The ultimate aim of identifying biomarkers would be to develop a diagnostic test that can help veterinarians in the challenging diagnosis of hypertension in the absence of ocular‐TOD. When assessing the ROC curves (sensitivity and specificity), none of the biomarkers alone met the criteria to diagnose hypertension.59, 60 When combining all 3 potential markers with an AUC that was significantly different from the line of zero discrimination, using a cutoff for VEGF of 76.1 pg/mL, NT‐proBNP of 134.5 pmol/L, and cTnI of 0.045 ng/mL, the specificity can be increased to 96%. This is however associated with a sensitivity of 31%. A combination of cTnI and VEGF has a specificity 88% and sensitivity of 76% to diagnose hypertensive ocular‐TOD. One cannot argue in favor of replacing a noninvasive method (retinal examination) with an invasive blood test with a lower sensitivity and specificity. This indicates that, although associated with blood pressure, hypertension, and ocular‐TOD, these biomarkers are unlikely to be of clinical utility in the differentiation of white coat from true hypertension when no ocular‐TOD is present.
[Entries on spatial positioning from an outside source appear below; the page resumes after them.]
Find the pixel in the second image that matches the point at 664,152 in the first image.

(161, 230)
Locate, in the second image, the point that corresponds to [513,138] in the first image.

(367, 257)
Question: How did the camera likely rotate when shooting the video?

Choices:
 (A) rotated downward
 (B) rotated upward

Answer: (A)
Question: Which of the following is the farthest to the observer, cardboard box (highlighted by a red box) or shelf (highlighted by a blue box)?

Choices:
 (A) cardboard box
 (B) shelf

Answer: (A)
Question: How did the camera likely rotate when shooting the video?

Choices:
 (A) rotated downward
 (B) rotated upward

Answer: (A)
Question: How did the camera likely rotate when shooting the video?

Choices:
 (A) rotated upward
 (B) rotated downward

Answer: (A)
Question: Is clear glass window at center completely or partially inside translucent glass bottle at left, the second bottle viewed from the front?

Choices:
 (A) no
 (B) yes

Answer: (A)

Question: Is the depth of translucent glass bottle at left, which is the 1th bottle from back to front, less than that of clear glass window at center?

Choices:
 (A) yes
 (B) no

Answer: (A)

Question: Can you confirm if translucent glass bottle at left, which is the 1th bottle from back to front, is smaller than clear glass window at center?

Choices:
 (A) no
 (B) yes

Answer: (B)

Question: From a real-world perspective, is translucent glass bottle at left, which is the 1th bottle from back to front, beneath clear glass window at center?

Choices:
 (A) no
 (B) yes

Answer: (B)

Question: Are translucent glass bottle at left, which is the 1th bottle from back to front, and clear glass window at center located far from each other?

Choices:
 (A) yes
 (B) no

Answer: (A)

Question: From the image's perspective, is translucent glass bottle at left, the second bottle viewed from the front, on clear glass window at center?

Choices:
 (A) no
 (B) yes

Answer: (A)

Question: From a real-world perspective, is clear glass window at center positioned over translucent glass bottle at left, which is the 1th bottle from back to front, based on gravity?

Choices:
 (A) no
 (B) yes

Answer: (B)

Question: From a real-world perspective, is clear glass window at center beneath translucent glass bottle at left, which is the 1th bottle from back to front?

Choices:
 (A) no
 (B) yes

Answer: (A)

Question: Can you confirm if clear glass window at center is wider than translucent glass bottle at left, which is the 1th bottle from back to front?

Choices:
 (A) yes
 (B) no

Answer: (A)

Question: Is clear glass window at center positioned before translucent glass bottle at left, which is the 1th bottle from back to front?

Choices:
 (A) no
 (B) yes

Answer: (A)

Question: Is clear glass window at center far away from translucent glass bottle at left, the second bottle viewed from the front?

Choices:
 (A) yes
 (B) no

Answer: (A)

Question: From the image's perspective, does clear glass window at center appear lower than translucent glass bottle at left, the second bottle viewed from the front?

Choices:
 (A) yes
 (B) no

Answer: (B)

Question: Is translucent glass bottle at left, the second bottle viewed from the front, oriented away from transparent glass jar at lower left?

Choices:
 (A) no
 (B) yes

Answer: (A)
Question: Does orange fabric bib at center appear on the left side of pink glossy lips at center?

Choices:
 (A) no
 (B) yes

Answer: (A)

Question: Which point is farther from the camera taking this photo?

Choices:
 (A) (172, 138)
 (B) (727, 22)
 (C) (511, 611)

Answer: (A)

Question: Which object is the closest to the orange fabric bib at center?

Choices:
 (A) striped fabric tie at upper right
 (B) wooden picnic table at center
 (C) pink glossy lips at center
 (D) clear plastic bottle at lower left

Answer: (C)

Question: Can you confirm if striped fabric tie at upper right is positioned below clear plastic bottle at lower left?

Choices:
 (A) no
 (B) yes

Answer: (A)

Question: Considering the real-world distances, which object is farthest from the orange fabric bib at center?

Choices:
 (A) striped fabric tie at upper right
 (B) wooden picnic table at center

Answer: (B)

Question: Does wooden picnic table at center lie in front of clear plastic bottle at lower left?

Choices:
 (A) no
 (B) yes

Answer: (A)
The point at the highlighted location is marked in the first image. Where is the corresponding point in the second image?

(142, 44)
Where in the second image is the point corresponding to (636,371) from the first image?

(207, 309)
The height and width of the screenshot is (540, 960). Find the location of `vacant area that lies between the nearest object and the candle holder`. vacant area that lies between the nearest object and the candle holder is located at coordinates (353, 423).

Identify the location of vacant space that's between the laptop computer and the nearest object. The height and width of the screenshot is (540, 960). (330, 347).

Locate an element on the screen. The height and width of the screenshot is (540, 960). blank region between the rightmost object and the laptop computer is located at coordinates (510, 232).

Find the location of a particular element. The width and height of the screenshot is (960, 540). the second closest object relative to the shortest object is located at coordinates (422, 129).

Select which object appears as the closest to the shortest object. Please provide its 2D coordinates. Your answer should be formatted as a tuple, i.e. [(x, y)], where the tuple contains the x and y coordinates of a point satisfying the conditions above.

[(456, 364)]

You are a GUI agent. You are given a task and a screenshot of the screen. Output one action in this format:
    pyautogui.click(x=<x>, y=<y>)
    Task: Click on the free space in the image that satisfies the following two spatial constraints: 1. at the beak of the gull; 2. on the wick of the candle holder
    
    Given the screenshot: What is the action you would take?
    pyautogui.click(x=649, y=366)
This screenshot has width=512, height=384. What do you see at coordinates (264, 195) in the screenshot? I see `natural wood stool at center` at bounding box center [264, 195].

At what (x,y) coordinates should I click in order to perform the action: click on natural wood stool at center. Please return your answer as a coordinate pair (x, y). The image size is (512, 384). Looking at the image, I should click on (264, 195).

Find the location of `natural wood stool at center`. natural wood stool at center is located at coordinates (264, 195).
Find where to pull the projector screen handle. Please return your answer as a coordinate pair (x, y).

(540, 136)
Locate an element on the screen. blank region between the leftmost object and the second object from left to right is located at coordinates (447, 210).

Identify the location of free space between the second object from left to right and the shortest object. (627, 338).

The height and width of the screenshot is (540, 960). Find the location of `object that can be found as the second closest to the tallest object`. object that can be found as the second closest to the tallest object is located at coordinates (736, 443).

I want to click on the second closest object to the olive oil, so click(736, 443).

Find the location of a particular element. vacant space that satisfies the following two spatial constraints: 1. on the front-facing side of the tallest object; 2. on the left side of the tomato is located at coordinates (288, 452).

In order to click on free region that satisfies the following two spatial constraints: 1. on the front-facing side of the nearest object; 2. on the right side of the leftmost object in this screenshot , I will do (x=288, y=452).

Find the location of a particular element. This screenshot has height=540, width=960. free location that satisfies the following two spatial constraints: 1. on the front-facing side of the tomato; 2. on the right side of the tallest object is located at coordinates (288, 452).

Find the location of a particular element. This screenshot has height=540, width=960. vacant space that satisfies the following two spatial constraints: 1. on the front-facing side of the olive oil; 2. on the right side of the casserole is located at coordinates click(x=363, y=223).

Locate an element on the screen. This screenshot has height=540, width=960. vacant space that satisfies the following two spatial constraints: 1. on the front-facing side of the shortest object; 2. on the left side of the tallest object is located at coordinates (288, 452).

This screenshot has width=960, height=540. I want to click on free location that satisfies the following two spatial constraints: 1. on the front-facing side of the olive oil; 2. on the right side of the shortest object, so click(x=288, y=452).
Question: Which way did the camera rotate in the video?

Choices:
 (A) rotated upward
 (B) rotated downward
In conclusion, plasma VEGF and cTnI concentrations are independent predictors of hypertension. Vascular endothelial growth factor may play a role in the development of hypertension or ocular‐TOD associated with hypertension, and further research is warranted. Both plasma cTnI and VEGF concentrations may be indicative of less reversible tissue injury, and neither factor decreased with antihypertensive treatment. Plasma NT‐proBNP concentration possibly could be used to assess efficacy of antihypertensive treatment. However, none of the biomarkers performed sufficiently well in predicting ocular‐TOD to serve as a clinical test for hypertension or ocular‐TOD.